I. Tal como salientou João Vieira Pereira (Expresso de Sábado), alguma coisa não está bem na venda da Vivo. Eu acrescento: o que não está mesmo nada bem é a actuação do nosso distinto primeiro-ministro, Sua Alteza José Sócrates, o génio da economia. Ora, vamos lá recorrer a esse instrumento fora de moda chamado "cronologia".
II. Sócrates começou por dizer que a PT não devia vender a Vivo, porque a Vivo era do "interesse nacional". Pois, pois. Passadas três semanas, este raciocínio desapareceu. A Vivo foi vendida, e o mesmo Sócrates veio dizer que "sim, senhora". O que mudou nestas três semanas? Bom, mudou a proposta da Telefónica. Se não estou em erro, a empresa espanhola, depois do bloqueio provocado pela golden share, meteu mais 350 milhões de euros em cima da mesa. Perante isto, pergunta-se: o "interesse nacional" é vendável apenas por 350 milhões? Pior: como é óbvio, esta venda não beneficia o país no seu todo; beneficia apenas os acionistas privados. Ou seja, objetivamente (repito: objetivamente), o "interesse nacional" de Sócrates beneficiou apenas os acionistas privados da PT. Meus amigos, as empresas devem fazer pela vidinha. Não há cá anjinhos no mundo dos negócios. Mas é irritante perceber que o sagrado e imaculado "interesse nacional" defende apenas os interesses privados dos acionistas das empresas com golden share.

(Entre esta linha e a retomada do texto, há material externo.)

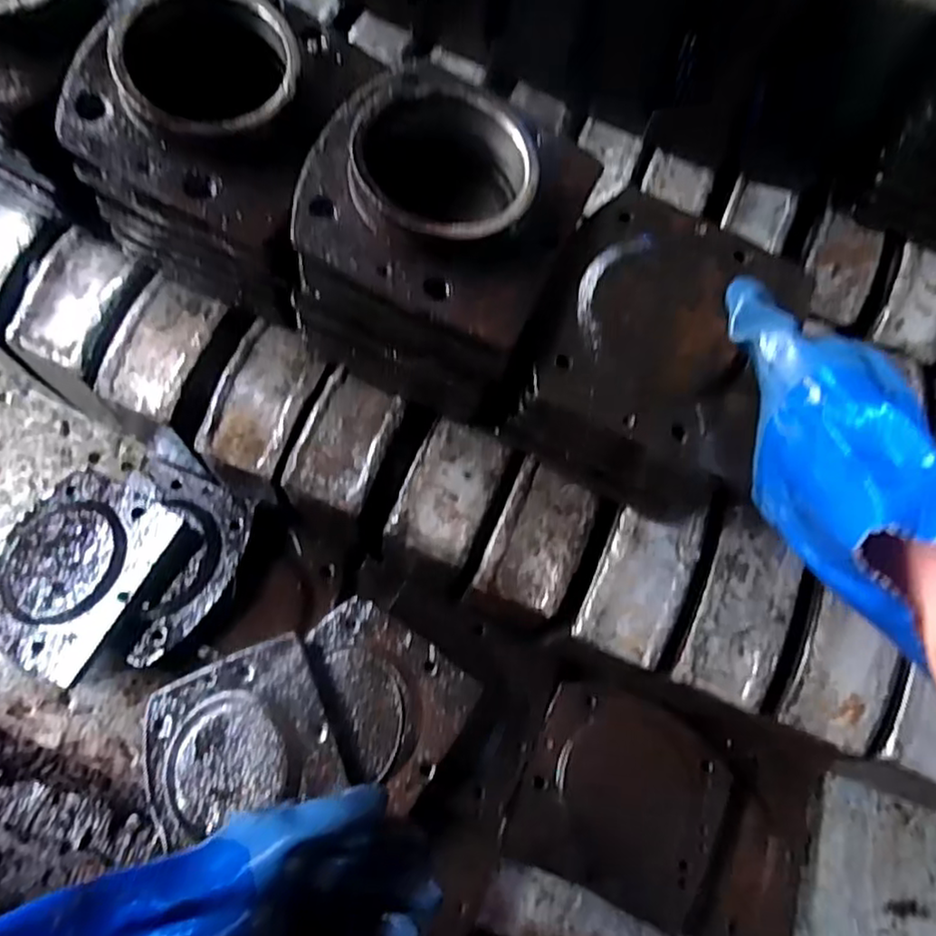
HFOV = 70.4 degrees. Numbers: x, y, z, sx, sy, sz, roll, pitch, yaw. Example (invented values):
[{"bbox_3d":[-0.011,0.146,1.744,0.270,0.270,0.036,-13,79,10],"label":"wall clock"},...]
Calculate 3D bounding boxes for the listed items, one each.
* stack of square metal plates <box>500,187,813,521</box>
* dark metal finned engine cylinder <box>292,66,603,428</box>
[{"bbox_3d":[0.119,-0.067,0.437,0.137,0.121,0.150,24,68,7],"label":"stack of square metal plates"},{"bbox_3d":[-0.015,-0.137,0.429,0.148,0.161,0.150,25,71,4],"label":"dark metal finned engine cylinder"}]

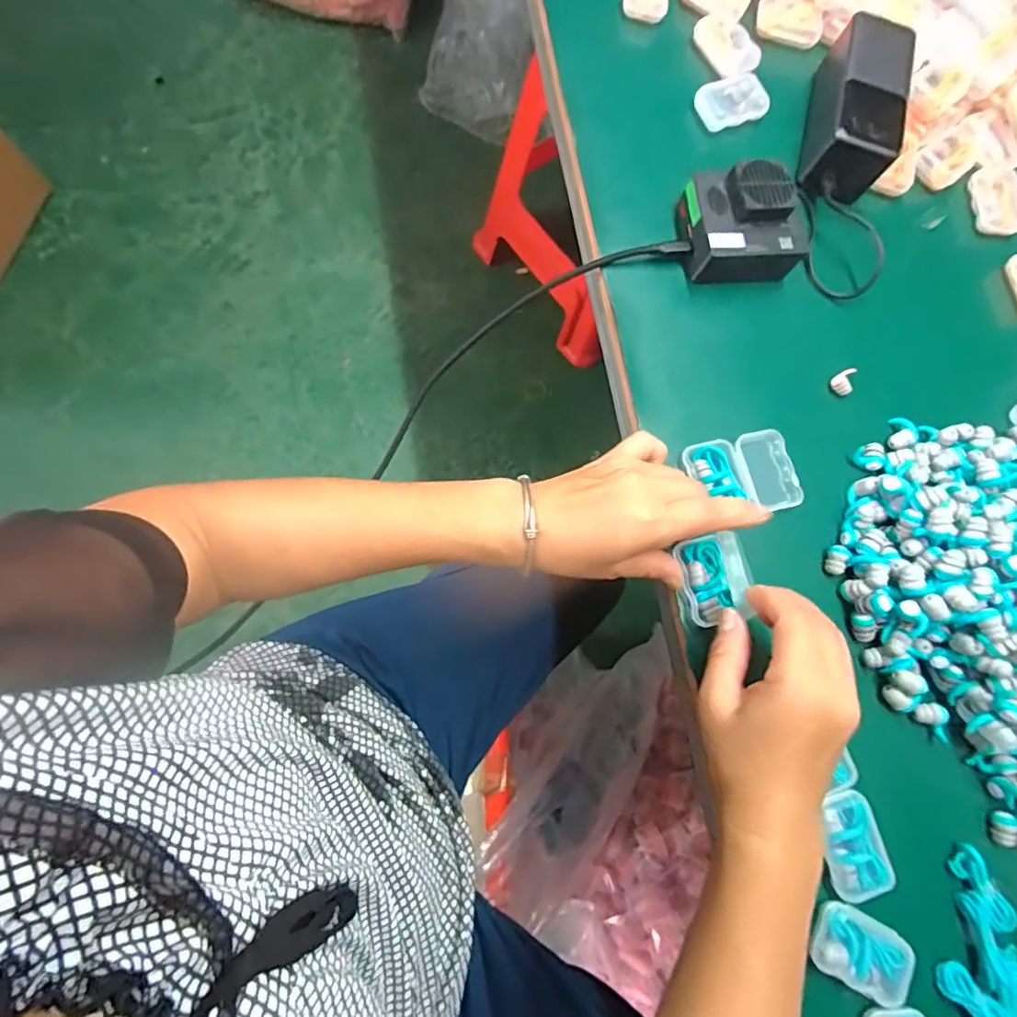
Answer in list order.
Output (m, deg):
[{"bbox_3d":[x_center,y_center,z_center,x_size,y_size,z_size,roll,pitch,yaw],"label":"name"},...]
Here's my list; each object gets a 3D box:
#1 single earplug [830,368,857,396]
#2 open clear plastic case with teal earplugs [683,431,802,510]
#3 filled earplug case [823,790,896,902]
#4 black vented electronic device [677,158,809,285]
[{"bbox_3d":[0.249,-0.093,0.413,0.022,0.011,0.016,-33,83,-13],"label":"single earplug"},{"bbox_3d":[0.160,-0.023,0.383,0.075,0.010,0.055,-12,80,-18],"label":"open clear plastic case with teal earplugs"},{"bbox_3d":[0.207,0.203,0.345,0.032,0.026,0.057,-9,79,-9],"label":"filled earplug case"},{"bbox_3d":[0.172,-0.208,0.412,0.084,0.053,0.069,-3,78,-8],"label":"black vented electronic device"}]

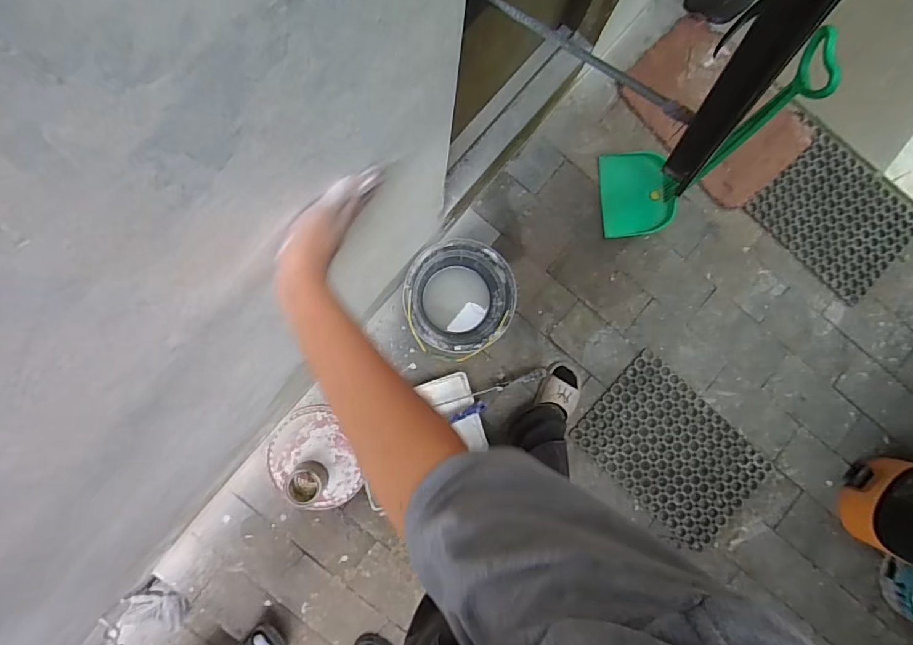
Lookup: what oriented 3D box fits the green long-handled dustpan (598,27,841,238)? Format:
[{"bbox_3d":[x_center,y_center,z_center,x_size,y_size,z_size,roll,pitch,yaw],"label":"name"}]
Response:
[{"bbox_3d":[0.549,-0.402,1.076,0.210,0.690,0.243,-6,87,-3],"label":"green long-handled dustpan"}]

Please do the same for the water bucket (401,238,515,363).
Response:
[{"bbox_3d":[0.008,-0.058,1.284,0.271,0.199,0.291,-7,87,-3],"label":"water bucket"}]

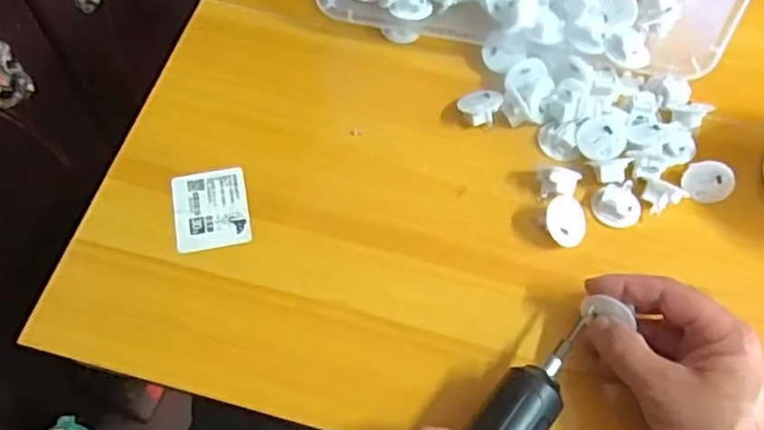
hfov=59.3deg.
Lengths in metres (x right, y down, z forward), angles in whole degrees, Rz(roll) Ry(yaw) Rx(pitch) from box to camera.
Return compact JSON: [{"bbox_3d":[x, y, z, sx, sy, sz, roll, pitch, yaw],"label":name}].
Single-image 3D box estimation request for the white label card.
[{"bbox_3d":[-0.118,-0.004,0.463,0.050,0.004,0.058,-8,67,-11],"label":"white label card"}]

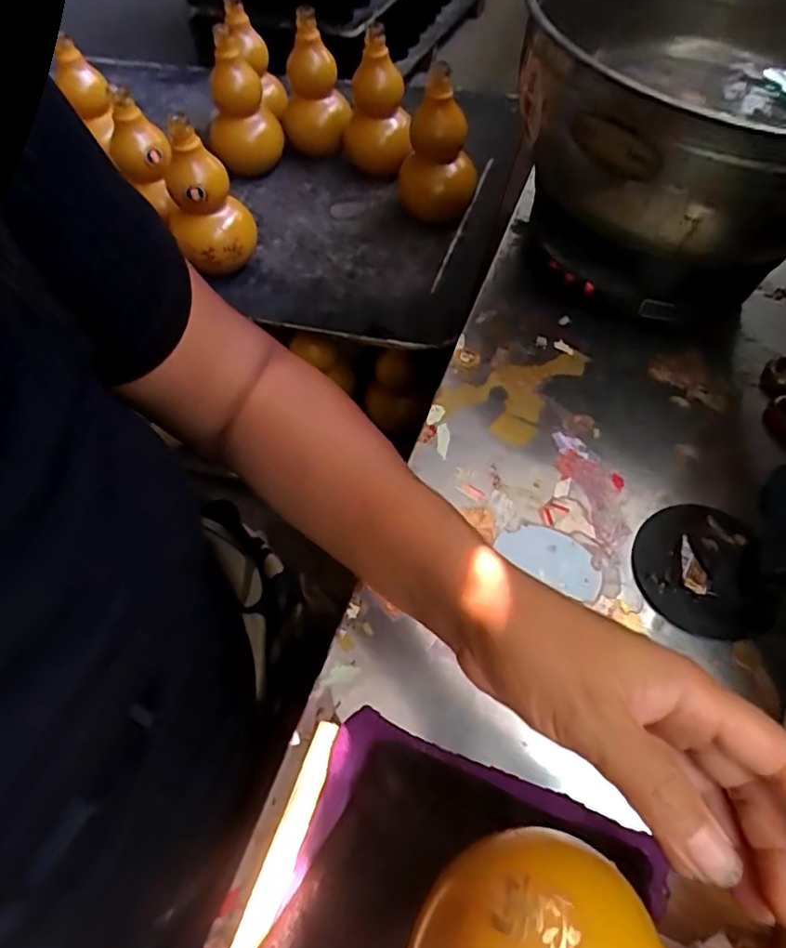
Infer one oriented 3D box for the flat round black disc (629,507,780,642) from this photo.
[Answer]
[{"bbox_3d":[0.202,0.059,0.389,0.080,0.014,0.087,8,58,3],"label":"flat round black disc"}]

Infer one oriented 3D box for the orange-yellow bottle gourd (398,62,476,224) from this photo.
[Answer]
[{"bbox_3d":[0.055,-0.401,0.732,0.077,0.162,0.084,-13,56,-5],"label":"orange-yellow bottle gourd"}]

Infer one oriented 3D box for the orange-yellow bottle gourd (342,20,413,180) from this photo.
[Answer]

III. Mas vamos lá pensar noutro - hipotético - cenário, um cenário onde os acionistas privados também são prejudicados. Se era do "interesse nacional" manter a Vivo, Sócrates devia ter mantido a sua posição inicial. Se era para vender a Vivo, então arrecadava-se o dinheiro e, depois, com tempo, investir-se-ia o dinheiro noutro sítio. Mas não foi isso que aconteceu. Como salienta João Vieira Pereira, "a PT foi obrigada por Sócrates a ir, a correr, às compras no Brasil". Assim, devido a esta pressa socrática, a golden share acabou por custar dinheiro à PT. A posição na Oi valia - no mercado - 2,8 milhões de euros, mas a PT comprou-a por 3,7 milhões. Esta diferença (900 milhões) é superior aos dividendos gerados pelo primeiro "não" de Sócrates (350 milhões).
IV. Portanto, alguém é capaz de me explicar esta espessa irracionalidade económica? José Sócrates deu aquele primeiro "não" apenas para subir uns pontinhos nas sondagens, enquanto cavaleiro anti-Castela? É só isso? Ou há aqui mais qualquer coisa? Quem ganhou o quê com este negócio? É que o país não ganhou nada, e a PT - enquanto multinacional - também não.